While I don't doubt Asuka's current status as the popular and archetypal 'first tsundere' in anime fandom today, I find this status interesting. Particularly, it leads me to reflect on the transient nature of something being a famous or well-known anime. Because, you see, Asuka is not the first famous tsundere that Western fans were exposed to, not even the first one in a big series. Who I'm thinking of here is Akane, from Ranma 1/2.
Akane's a clear and undeniable fit for the classical tsundere; she's hotheaded and quick to mete out some violence to the object of her affections (that would be Ranma), periodically soft and affectionate, and of course neither she nor Ranma are at all willing to admit their love for each other. Ranma 1/2 itself predates NGE by several years and back in the 90s it had a massive presence in anime fandom. Despite all of that, today Ranma 1/2 and memories of Akane have faded from fandom, including her archetypal tsundere nature (to the point where Scamp didn't even bother to mention her).
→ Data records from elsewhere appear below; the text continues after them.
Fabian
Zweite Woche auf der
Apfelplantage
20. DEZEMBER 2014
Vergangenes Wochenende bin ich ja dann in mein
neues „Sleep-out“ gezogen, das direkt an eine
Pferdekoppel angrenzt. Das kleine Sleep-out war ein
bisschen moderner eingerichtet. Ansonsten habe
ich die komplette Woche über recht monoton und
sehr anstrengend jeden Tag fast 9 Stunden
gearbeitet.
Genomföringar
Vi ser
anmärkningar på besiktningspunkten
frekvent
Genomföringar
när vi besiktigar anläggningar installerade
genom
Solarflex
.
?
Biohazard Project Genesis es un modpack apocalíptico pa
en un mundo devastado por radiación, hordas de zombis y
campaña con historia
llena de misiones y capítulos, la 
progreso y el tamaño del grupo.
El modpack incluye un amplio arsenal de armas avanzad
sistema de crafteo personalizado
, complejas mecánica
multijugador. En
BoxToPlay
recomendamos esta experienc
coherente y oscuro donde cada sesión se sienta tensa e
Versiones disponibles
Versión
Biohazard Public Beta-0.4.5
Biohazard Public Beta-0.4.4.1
Instead she's apparently been displaced by Asuka, who may not even be a tsundere as such, as well as later characters that she seems pretty clearly a template for, such as Love Hina's Naru Narusegawa.
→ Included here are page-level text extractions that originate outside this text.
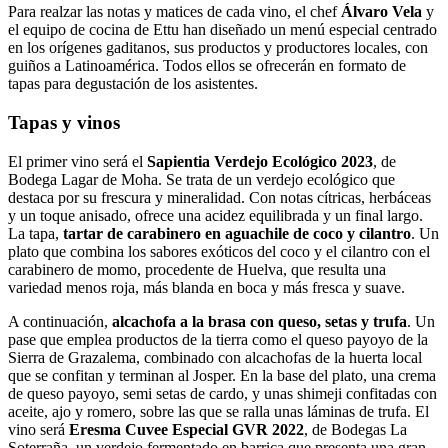
Para realzar las notas y matices de cada vino, el chef
Álvaro Vela
y
el equipo de cocina de Ettu han diseñado un menú especial centrado
en los orígenes gaditanos, sus productos y productores locales, con
guiños a Latinoamérica. Todos ellos se ofrecerán en formato de
tapas para degustación de los asistentes.
Tapas y vinos
El primer vino será el
Sapientia Verdejo Ecológico 2023
, de
Bodega Lagar de Moha. Se trata de un verdejo ecológico que
destaca por su frescura y mineralidad. Con notas cítricas, herbáceas
y un toque anisado, ofrece una acidez equilibrada y un final largo.
La tapa,
tartar de carabinero en aguachile de coco y cilantro
. Un
plato que combina los sabores exóticos del coco y el cilantro con el
carabinero de momo, procedente de Huelva, que resulta una
variedad menos roja, más blanda en boca y más fresca y suave.
A continuación,
alcachofa a la brasa con queso, setas y trufa
. Un
pase que emplea productos de la tierra como el queso payoyo de la
Sierra de Grazalema, combinado con alcachofas de la huerta local
que se confitan y terminan al Josper. En la base del plato, una crema
de queso payoyo, semi setas de cardo, y unas shimeji confitadas con
aceite, ajo y romero, sobre las que se ralla unas láminas de trufa. El
vino será
Eresma Cuvee Especial GVR 2022
, de Bodegas La
Soterraña, un verdejo fermentado en barrica que presenta una gran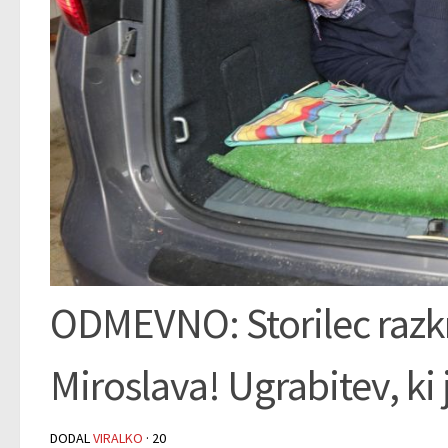
ODMEVNO: Storilec razkril
Miroslava! Ugrabitev, ki 
DODAL
VIRALKO
·
20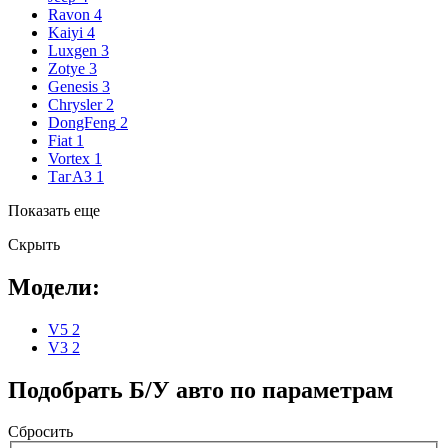
Ravon
4
Kaiyi
4
Luxgen
3
Zotye
3
Genesis
3
Chrysler
2
DongFeng
2
Fiat
1
Vortex
1
ТагАЗ
1
Показать еще
Скрыть
Модели:
V5
2
V3
2
Подобрать Б/У авто по параметрам
Сбросить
(You can argue a lot about if Asuka actually ever likes Shinji. As for Naru, Scamp's description of her behavior in his article applies just as much to Akane.)
I can speculate about various reasons why Asuka has stuck in people's memories and Akane hasn't, but it's more interesting for me to just note that it's happened. An entire influential series and its characters, one that inspired or at least touched a whole generation of fans, has just disappeared from the modern landscape of fandom. If you'd told someone in the mid-90s that Ranma 1/2 would be barely remembered or mentioned in fandom in twenty years, I'm not sure they'd have believed you. Yet here we are.
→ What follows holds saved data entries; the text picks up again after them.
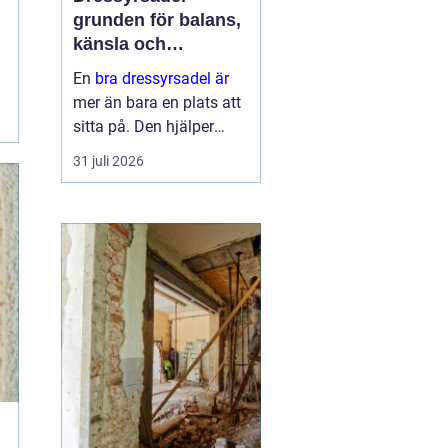
grunden för balans,
känsla och
precision
En
bra dressyrsadel är
mer än bara en plats att
sitta på. Den hjälper
ryttaren att hitta en
31 juli 2026
lodrät, stabil sits, ger
hästen frihet att arbeta
genom ryggen och gör
det möjligt att
kommunic...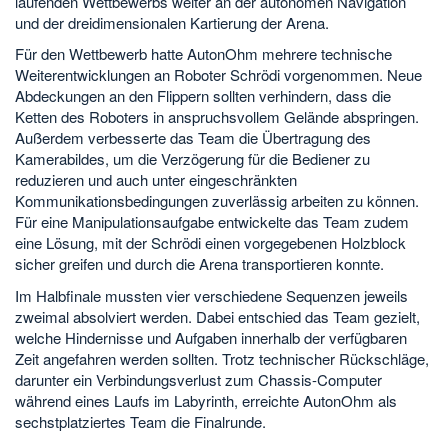
laufenden Wettbewerbs weiter an der autonomen Navigation
und der dreidimensionalen Kartierung der Arena.
Für den Wettbewerb hatte AutonOhm mehrere technische
Weiterentwicklungen an Roboter Schrödi vorgenommen. Neue
Abdeckungen an den Flippern sollten verhindern, dass die
Ketten des Roboters in anspruchsvollem Gelände abspringen.
Außerdem verbesserte das Team die Übertragung des
Kamerabildes, um die Verzögerung für die Bediener zu
reduzieren und auch unter eingeschränkten
Kommunikationsbedingungen zuverlässig arbeiten zu können.
Für eine Manipulationsaufgabe entwickelte das Team zudem
eine Lösung, mit der Schrödi einen vorgegebenen Holzblock
sicher greifen und durch die Arena transportieren konnte.
Im Halbfinale mussten vier verschiedene Sequenzen jeweils
zweimal absolviert werden. Dabei entschied das Team gezielt,
welche Hindernisse und Aufgaben innerhalb der verfügbaren
Zeit angefahren werden sollten. Trotz technischer Rückschläge,
darunter ein Verbindungsverlust zum Chassis-Computer
während eines Laufs im Labyrinth, erreichte AutonOhm als
sechstplatziertes Team die Finalrunde.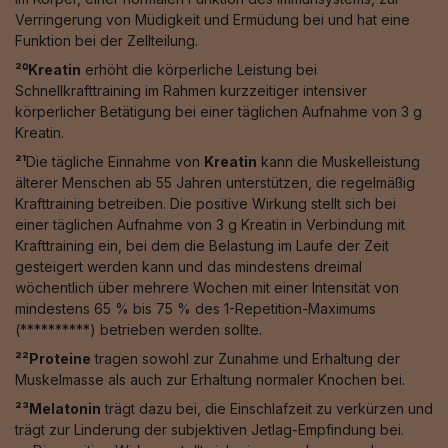
Verringerung von Müdigkeit und Ermüdung bei und hat eine
Funktion bei der Zellteilung.
²⁰Kreatin
erhöht die körperliche Leistung bei
Schnellkrafttraining im Rahmen kurzzeitiger intensiver
körperlicher Betätigung bei einer täglichen Aufnahme von 3 g
Kreatin.
²¹
Die tägliche Einnahme von
Kreatin
kann die Muskelleistung
älterer Menschen ab 55 Jahren unterstützen, die regelmäßig
Krafttraining betreiben. Die positive Wirkung stellt sich bei
einer täglichen Aufnahme von 3 g Kreatin in Verbindung mit
Krafttraining ein, bei dem die Belastung im Laufe der Zeit
gesteigert werden kann und das mindestens dreimal
wöchentlich über mehrere Wochen mit einer Intensität von
mindestens 65 % bis 75 % des 1-Repetition-Maximums
(**********) betrieben werden sollte.
²²Proteine
tragen sowohl zur Zunahme und Erhaltung der
Muskelmasse als auch zur Erhaltung normaler Knochen bei.
²³Melatonin
trägt dazu bei, die Einschlafzeit zu verkürzen und
trägt zur Linderung der subjektiven Jetlag-Empfindung bei.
(In the early and mid 90s, even if you didn't particularly like Ranma 1/2 you could hardly avoid hearing about it if you were part of anime fandom. People cosplayed, people talked about it, people wrote a huge number of fanfics (some of them well known and relatively influential), and so on. You could say that it was kind of the Naruto of its day.)
Sidebar: Some views on why this happened
I suspect that a fair part of it is a combination of fandom turnover (and growth) and the relative views of both shows. I wouldn't be surprised if most old fans from the 90s who've been exposed to Ranma 1/2 and Akane have left (modern) anime fandom, and certainly fandom has grown a lot since then. At the same time, new fans are much more likely to be told they really should watch Neon Genesis Evangelion (which is considered a classic for good reason) than that they should explore Ranma 1/2 (which is, uh, not as good as NGE and is much bigger and more sprawling), so they're much more likely to either see or hear about Asuka than Akane.
(Leaving fandom is not the same thing as not watching anime any more, and for that matter fandom has fragmented. I know of at least one cluster of relative oldbies that barely crosses over into the modern anitwitter or MAL or ANN based fandom. Scamp was of course writing his article for the MAL fandom audience, since that's where it was published; your mileage may vary elsewhere.)